ESERCIZIO 1 ::
Raccolga, dalle righe riportate più avanti, ciascuna riga che contiene la stringa "azon", distinguendo tra maiuscole e minuscole.

★ ★ ★ ★ ★ ★ ★

La democrazia creativa di John Dewey. Un libro curato da Giovanni Dessì



Di Damiano Palano

Questa recensione a J. Dewey, Democrazia creativa (Castelvecchi) è apparsa su "Avvenire" del 10 luglio 2018).

Nell’ottobre del 1939 John Dewey fu invitato da alcuni intellettuali a un ricevimento in cui si sarebbe celebrato il suo ottantesimo compleanno. Il filosofo non poté accettare l’invito, ma inviò un breve testo, intitolato Democrazia creativa, che ora viene ripubblicato dall’editore Castelvecchi, accompagnato da un ricco saggio introduttivo di Giovanni Dessì (pp. 59, euro 9.00). Il tema affrontato in quel discorso non era certo nuovo per Dewey, che anzi se ne era occupato a più riprese. Ma il momento storico rendeva la questione più che mai cruciale. In Europa era infatti già cominciata la Seconda guerra mondiale e i regimi autoritari sembravano essere ormai quasi padroni dell’intero Vecchio continente. Nel testo del 1939 Dewey non si limitava però a difendere la causa della democrazia contro i suoi avversari. Esponendo una concezione che aveva avuto modo di affinare nel corso dei decenni, sottolineava soprattutto la necessità di non considerarla solo come un insieme di procedure istituzionali.
Molti anni prima, nel 1888, il filosofo – allora ventinovenne – aveva dedicato uno dei suoi primi lavori a una polemica contro chi vedeva nella democrazia un regime che favoriva l’irrazionalità delle folle e la corruzione dei partiti. «Dire che la democrazia è solo una forma di governo», scriveva già allora, «è come dire che una casa è un insieme più o meno geometrico di mattoni». La comunità era cioè il contesto in cui l’individuo poteva perseguire il proprio pieno sviluppo, e la democrazia coincideva con l’assetto che poteva consentire a ognuno la completa realizzazione. In seguito Dewey avrebbe definito ulteriormente la propria visione dell’esperienza e del ruolo dell’educazione, ma non modificò sostanzialmente la propria idea della democrazia.

★ ★ ★ ★ ★ ★ ★

ESERCIZIO 2 ::
Ricopi fedelmente il passo del brano su Dewey compreso tra "La democrazia creativa" e "10 luglio 2018).", estremi inclusi.

★ ★ ★ ★ ★ ★ ★

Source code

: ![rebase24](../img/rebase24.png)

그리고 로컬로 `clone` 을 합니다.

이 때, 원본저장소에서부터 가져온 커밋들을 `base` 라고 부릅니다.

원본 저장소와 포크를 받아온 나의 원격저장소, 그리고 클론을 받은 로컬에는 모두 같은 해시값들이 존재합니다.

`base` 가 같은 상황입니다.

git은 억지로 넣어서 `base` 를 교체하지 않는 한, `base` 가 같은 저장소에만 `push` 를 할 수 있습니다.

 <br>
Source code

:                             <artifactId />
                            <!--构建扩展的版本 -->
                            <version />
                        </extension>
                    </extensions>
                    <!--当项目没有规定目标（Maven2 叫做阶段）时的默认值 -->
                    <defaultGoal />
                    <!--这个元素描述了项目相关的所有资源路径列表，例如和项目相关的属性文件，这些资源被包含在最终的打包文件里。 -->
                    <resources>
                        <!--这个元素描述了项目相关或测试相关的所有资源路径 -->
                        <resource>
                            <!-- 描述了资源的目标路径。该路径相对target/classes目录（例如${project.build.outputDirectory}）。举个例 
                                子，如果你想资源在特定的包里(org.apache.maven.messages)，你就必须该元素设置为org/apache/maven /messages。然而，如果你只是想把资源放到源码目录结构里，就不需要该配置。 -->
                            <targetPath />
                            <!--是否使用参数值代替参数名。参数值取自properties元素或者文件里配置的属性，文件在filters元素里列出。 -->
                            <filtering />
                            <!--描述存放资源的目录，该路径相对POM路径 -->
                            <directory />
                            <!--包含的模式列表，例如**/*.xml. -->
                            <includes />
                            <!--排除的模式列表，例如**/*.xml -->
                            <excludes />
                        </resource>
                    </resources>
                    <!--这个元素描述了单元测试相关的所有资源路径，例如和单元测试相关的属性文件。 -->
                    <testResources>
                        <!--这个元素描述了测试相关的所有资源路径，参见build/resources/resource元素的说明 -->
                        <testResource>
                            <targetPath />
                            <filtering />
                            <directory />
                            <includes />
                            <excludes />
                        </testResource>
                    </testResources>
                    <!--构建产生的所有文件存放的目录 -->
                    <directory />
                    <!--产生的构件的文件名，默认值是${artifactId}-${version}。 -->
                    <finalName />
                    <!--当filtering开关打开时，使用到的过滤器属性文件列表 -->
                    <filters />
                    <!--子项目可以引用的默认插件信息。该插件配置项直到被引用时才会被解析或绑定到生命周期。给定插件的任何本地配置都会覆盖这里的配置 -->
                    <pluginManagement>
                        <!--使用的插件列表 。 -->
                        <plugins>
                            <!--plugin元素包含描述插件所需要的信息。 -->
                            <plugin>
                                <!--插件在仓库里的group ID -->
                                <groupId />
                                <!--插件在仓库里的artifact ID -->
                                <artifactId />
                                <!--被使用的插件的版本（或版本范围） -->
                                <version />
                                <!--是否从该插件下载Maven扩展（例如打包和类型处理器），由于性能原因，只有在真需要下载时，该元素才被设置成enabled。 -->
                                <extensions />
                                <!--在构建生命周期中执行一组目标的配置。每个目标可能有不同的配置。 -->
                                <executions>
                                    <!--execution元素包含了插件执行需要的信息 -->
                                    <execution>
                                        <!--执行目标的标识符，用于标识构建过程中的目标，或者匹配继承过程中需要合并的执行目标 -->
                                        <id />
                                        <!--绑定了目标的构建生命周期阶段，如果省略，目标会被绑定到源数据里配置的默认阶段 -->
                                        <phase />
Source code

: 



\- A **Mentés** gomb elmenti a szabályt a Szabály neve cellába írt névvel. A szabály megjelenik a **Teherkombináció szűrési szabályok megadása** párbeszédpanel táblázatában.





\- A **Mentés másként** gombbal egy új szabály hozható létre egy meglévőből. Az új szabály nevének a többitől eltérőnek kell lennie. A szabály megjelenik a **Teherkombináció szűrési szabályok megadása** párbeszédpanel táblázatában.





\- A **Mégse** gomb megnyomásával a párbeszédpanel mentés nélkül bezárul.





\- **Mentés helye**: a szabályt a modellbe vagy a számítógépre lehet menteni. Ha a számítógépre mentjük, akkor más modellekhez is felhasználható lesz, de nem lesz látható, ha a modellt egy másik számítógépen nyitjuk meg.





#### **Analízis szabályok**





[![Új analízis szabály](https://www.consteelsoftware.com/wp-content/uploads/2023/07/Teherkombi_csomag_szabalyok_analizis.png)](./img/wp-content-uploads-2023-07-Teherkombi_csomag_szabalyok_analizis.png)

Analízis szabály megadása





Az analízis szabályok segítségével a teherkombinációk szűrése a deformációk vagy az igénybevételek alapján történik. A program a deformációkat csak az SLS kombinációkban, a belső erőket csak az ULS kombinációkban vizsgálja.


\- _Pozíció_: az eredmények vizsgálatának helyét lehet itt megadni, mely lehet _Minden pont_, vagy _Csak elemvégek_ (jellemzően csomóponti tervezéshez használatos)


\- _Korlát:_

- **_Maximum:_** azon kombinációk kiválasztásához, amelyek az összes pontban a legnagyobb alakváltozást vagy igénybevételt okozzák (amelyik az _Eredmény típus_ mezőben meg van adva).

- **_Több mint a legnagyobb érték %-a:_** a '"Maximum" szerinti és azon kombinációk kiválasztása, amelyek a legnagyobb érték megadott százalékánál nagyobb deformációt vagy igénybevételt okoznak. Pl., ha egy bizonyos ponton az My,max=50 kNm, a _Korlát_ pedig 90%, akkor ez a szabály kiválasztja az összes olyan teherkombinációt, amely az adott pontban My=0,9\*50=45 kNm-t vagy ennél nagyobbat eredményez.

★ ★ ★ ★ ★ ★ ★

RISULTATO DELL'ESERCIZIO 1 ::
- **_Maximum:_** azon kombinációk kiválasztásához, amelyek az összes pontban a legnagyobb alakváltozást vagy igénybevételt okozzák (amelyik az _Eredmény típus_ mezőben meg van adva).
- **_Több mint a legnagyobb érték %-a:_** a '"Maximum" szerinti és azon kombinációk kiválasztása, amelyek a legnagyobb érték megadott százalékánál nagyobb deformációt vagy igénybevételt okoznak. Pl., ha egy bizonyos ponton az My,max=50 kNm, a _Korlát_ pedig 90%, akkor ez a szabály kiválasztja az összes olyan teherkombinációt, amely az adott pontban My=0,9\*50=45 kNm-t vagy ennél nagyobbat eredményez.

RISULTATO DELL'ESERCIZIO 2 ::
La democrazia creativa di John Dewey. Un libro curato da Giovanni Dessì



Di Damiano Palano

Questa recensione a J. Dewey, Democrazia creativa (Castelvecchi) è apparsa su "Avvenire" del 10 luglio 2018).